While the FDA began looking into Cheerios before Obama's election, several lawyers who represent food and drugmakers said they think the agency under Bush would never have taken action against General Mills.

In June, Sharfstein defied pistachio producers and told the nation to stop eating the nuts out of concern over potential salmonella contamination, even though no illnesses had been reported and just one company was involved.

That same month, the FDA warned consumers to stop using popular cold medicines, Zicam Cold Remedy nasal gel and Zicam Cold Remedy swab products, citing evidence that some consumers could lose their sense of smell. The agency had known about the problem for years but had not addressed it.

"Companies must have a realistic expectation that if they are crossing the line, they will be caught, and that if they fail to act . . . we will," Hamburg told a gathering of lawyers representing food and drugmakers in August.

For industry, the costs of stronger enforcement are significant. Matrixx Initiatives, which makes Zicam, lost about $33 million as a result of the FDA's crackdown, executives told analysts.

At the Consumer Product Safety Commission, which regulates items as varied as aquariums and wheelbarrows, the new chairman, Inez Moore Tenenbaum, said her top priority is to implement a complex new law that includes the strongest consumer protections in a generation. Among other things, the law significantly lowers the amount of lead in children's products. Trade groups that make crystal and glass rhinestones and beads for children's fashions sought an exemption; Tenenbaum and the commission have turned them down. "We are enforcing the law; that's what we do," she said.

She also directed her agency to draft a mandatory safety standard for a new off-road recreational vehicle that has a tendency to tip over and has been linked to 59 deaths. Under Tenenbaum's predecessor, the agency prompted manufacturers to offer free repairs that were supposed to improve safety. But Tenenbaum has gone further -- pushing for a mandatory standard that would force the company to redesign the vehicle.
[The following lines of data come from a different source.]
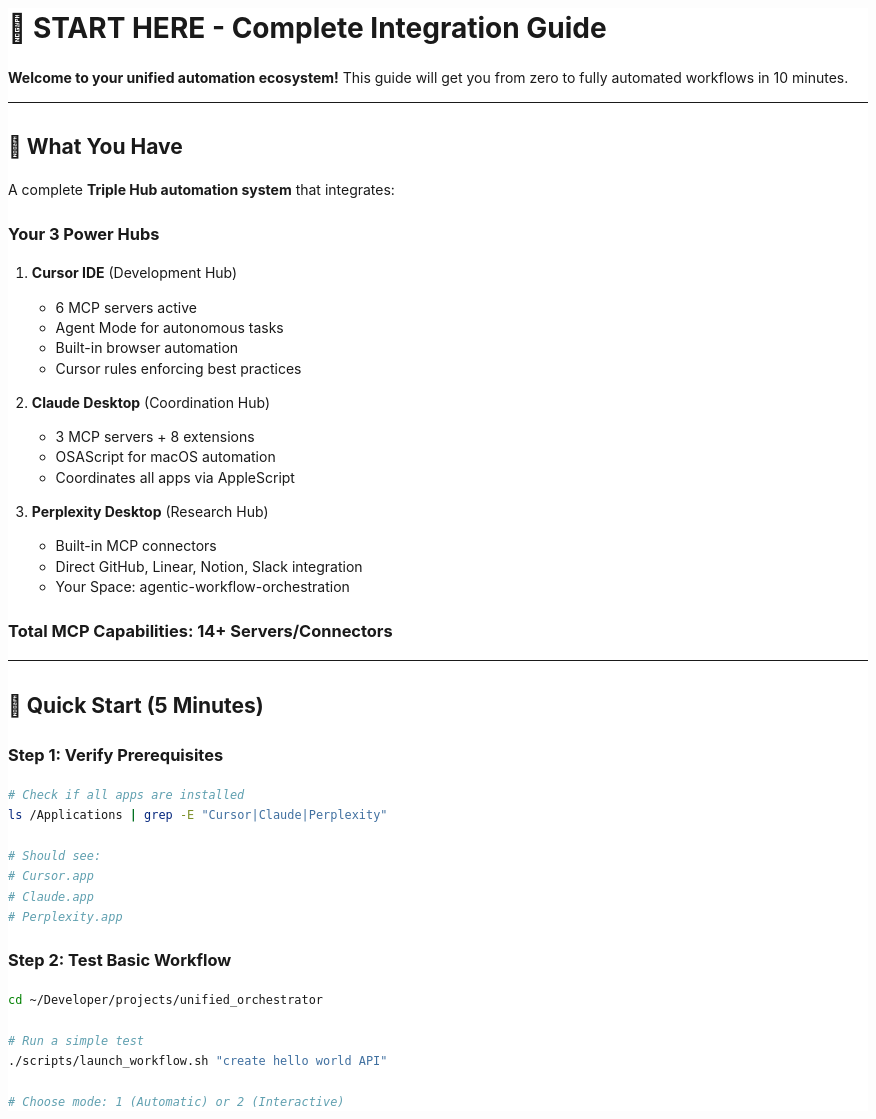 # 🎯 START HERE - Complete Integration Guide

**Welcome to your unified automation ecosystem!** This guide will get you from zero to fully automated workflows in 10 minutes.

---

## 🌟 What You Have

A complete **Triple Hub automation system** that integrates:

### **Your 3 Power Hubs**
1. **Cursor IDE** (Development Hub)
   - 6 MCP servers active
   - Agent Mode for autonomous tasks
   - Built-in browser automation
   - Cursor rules enforcing best practices

2. **Claude Desktop** (Coordination Hub)
   - 3 MCP servers + 8 extensions
   - OSAScript for macOS automation
   - Coordinates all apps via AppleScript

3. **Perplexity Desktop** (Research Hub)
   - Built-in MCP connectors
   - Direct GitHub, Linear, Notion, Slack integration
   - Your Space: agentic-workflow-orchestration

### **Total MCP Capabilities: 14+ Servers/Connectors**

---

## 🚀 Quick Start (5 Minutes)

### **Step 1: Verify Prerequisites**
```bash
# Check if all apps are installed
ls /Applications | grep -E "Cursor|Claude|Perplexity"

# Should see:
# Cursor.app
# Claude.app  
# Perplexity.app
```

### **Step 2: Test Basic Workflow**
```bash
cd ~/Developer/projects/unified_orchestrator

# Run a simple test
./scripts/launch_workflow.sh "create hello world API"

# Choose mode: 1 (Automatic) or 2 (Interactive)
```
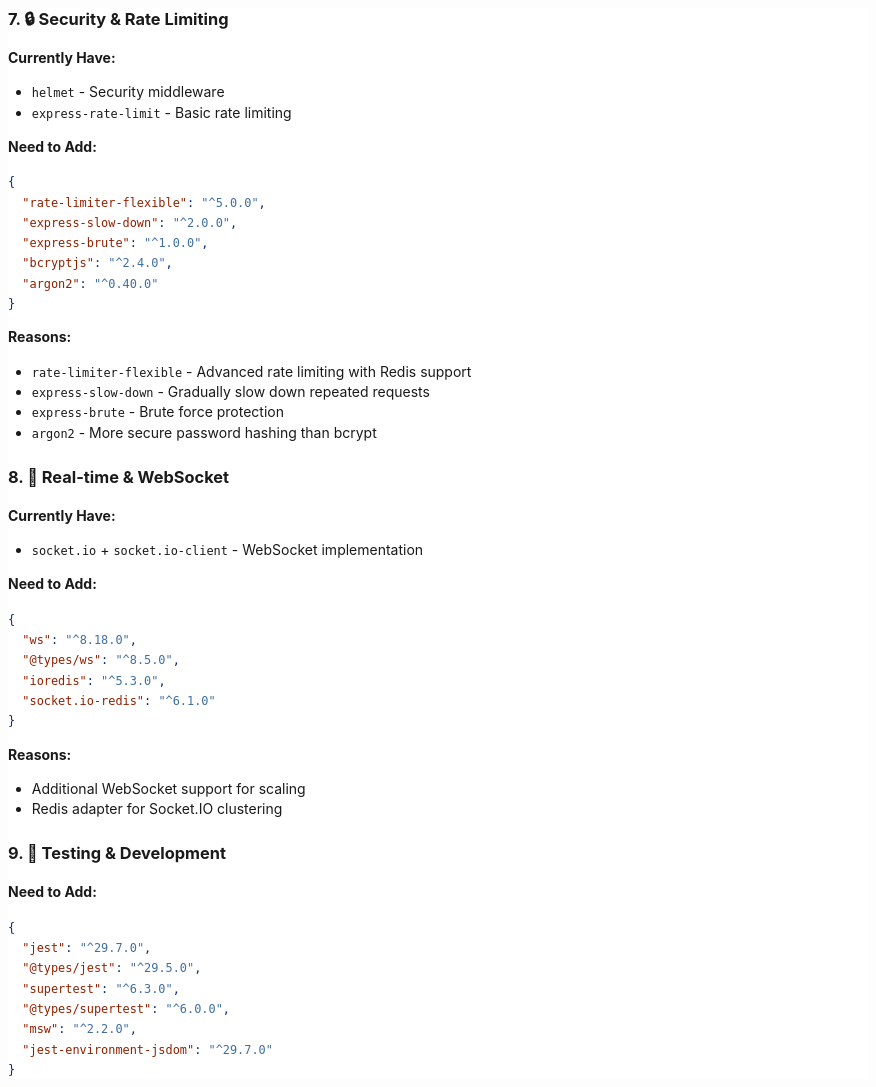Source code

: ### 7. 🔒 Security & Rate Limiting

**Currently Have:**

- `helmet` - Security middleware
- `express-rate-limit` - Basic rate limiting

**Need to Add:**

```json
{
  "rate-limiter-flexible": "^5.0.0",
  "express-slow-down": "^2.0.0",
  "express-brute": "^1.0.0",
  "bcryptjs": "^2.4.0",
  "argon2": "^0.40.0"
}
```

**Reasons:**

- `rate-limiter-flexible` - Advanced rate limiting with Redis support
- `express-slow-down` - Gradually slow down repeated requests
- `express-brute` - Brute force protection
- `argon2` - More secure password hashing than bcrypt

### 8. 📱 Real-time & WebSocket

**Currently Have:**

- `socket.io` + `socket.io-client` - WebSocket implementation

**Need to Add:**

```json
{
  "ws": "^8.18.0",
  "@types/ws": "^8.5.0",
  "ioredis": "^5.3.0",
  "socket.io-redis": "^6.1.0"
}
```

**Reasons:**

- Additional WebSocket support for scaling
- Redis adapter for Socket.IO clustering

### 9. 🧪 Testing & Development

**Need to Add:**

```json
{
  "jest": "^29.7.0",
  "@types/jest": "^29.5.0",
  "supertest": "^6.3.0",
  "@types/supertest": "^6.0.0",
  "msw": "^2.2.0",
  "jest-environment-jsdom": "^29.7.0"
}
```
The five-member commission has to approve a mandatory standard; the last time it took similar action was 2001.

Tenenbaum's determination to enforce the law is a reversal from her predecessor, said CPSC Commissioner Nancy A. Nord, a former lobbyist for Eastman Kodak who argued against many aspects of that law.

At the Occupational Safety and Health Administration, acting head Jordan Barab has already rankled the business community by reviving a hot-button issue -- rules to protect workers from repetitive-strain injuries. The injuries affect laborers from computer keyboard operators to poultry processors and cause about 60 percent of workplace injuries, according to OSHA studies.

The business community has long argued that ergonomics standards are not based on sound science and will require the costly redesign of millions of workplaces. Furthermore, the U.S. Chamber of Commerce and others say that repetitive strain injuries are specific to workplaces and broad government standards won't work as well as voluntary programs adopted by individual businesses.

Barab led the last attempt to enact ergonomics standards while at OSHA during the Clinton administration, when the GOP-controlled Congress and Bush repealed the rules two months after they took effect.

Awaiting Senate approval is Obama's nominee for OSHA director, David Michaels, an Energy Department assistant secretary under President Bill Clinton, who could further ruffle feathers. He has become a recent target of conservative bloggers, who say he is hostile to certain industries. Michaels has called for a more aggressive OSHA, saying that illnesses and death have resulted from the agency not issuing workplace safety rules. He also has argued that tobacco, chemical and other industries have exploited scientific uncertainty to slow or kill federal regulation, even when aware their products pose health risks. Public health organizations have applauded his selection.

Barab is unapologetic about an aggressive approach. "The law says that employers are responsible for workplace safety and health," he said in June. "And there's a new sheriff in town to enforce the law."